⭐️⭐️⭐️ Ma critique du film québécois TIGHT LETTUCE (Tissé serré) présenté en première mondiale au Festival Fantasia.
Joel entretient une excellente relation avec son père québécois Bodo, mais ce dernier est accro à la drogue, l’héroïne et le fentanyl depuis plusieurs années. Bodo est incapable de travailler, sa maison est un bordel, sa relation avec ses amis est tumultueuse, mais il adore son fils. Joel essaie tant bien que mal de faire se vie avec sa copine, sa mère et sa grand-mère, mais doit toujours s’inquiéter de son père. Il décide de documenter la vie de son père par vidéo.

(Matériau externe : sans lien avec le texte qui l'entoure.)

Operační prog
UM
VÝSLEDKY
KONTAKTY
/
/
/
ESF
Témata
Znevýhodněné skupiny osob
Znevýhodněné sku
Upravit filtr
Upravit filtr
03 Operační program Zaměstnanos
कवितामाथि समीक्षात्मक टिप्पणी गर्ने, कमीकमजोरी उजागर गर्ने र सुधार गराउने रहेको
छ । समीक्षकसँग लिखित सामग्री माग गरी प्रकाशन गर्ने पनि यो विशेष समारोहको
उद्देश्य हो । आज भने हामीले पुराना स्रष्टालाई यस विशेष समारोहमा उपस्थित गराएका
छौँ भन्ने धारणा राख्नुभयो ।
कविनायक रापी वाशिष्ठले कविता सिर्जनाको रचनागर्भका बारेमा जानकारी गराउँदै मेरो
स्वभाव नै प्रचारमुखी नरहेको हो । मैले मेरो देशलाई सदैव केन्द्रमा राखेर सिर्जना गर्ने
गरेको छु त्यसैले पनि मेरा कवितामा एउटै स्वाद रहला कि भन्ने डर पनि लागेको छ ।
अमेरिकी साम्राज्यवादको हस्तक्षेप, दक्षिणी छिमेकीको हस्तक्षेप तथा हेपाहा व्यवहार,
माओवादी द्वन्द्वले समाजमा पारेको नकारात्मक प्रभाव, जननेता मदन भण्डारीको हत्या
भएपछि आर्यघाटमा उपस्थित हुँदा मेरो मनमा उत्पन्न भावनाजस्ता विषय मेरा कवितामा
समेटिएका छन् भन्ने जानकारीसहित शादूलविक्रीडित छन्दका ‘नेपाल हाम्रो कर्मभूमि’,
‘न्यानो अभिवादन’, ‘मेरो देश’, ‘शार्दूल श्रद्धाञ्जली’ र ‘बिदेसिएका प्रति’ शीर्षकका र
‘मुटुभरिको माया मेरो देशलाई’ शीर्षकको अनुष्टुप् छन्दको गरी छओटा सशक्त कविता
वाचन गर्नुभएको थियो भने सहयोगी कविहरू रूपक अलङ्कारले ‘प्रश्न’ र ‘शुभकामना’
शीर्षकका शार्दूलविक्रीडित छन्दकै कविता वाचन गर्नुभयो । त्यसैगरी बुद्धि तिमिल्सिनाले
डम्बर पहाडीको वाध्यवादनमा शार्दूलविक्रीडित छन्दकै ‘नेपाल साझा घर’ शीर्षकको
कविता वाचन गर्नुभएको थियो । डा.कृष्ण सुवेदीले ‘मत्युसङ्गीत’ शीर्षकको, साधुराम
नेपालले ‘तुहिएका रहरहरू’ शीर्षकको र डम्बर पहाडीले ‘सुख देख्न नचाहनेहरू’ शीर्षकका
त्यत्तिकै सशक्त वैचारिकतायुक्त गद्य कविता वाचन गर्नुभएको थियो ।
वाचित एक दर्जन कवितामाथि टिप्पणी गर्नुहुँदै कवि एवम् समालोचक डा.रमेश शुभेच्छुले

Avec TIGHT LETTUCE, le cinéaste canadien Harrison Houde signe son tout premier long-métrage. Dans ce drame basé sur une histoire vraie teinté d’humour noir, on suit Bodo dans sa vie de tous les jours. Il tente de renouer avec son ex-femme et mère de Joe incarnée par Maxim Roy, mais sans succès . Il fait des petits boulots pour son patron incarné par Guy Jodoin ou rend visite chez sa mère campée par France Castel. Joel de son côté a un excellent travail en construction et vit le grand amour avec sa copine Taylor jouée par Charlie Burke quoique cette dernière devient de plus en plus exaspérée par Bodo. Bodo promet toujours à son fils qu’il va se chercher de l’aide, mais c’est des promesses en l’air. Il ne semble pas vouloir s’aider lui-même. Emmanuel Bilodeau joue ici la performance de sa carrière dans un rôle où le spectateur ne pourra s’empêcher de prendre en pitié. C’est une performance empreinte de vulnérabilité et on garde espoir que Bodo sera capable de s’en sortir.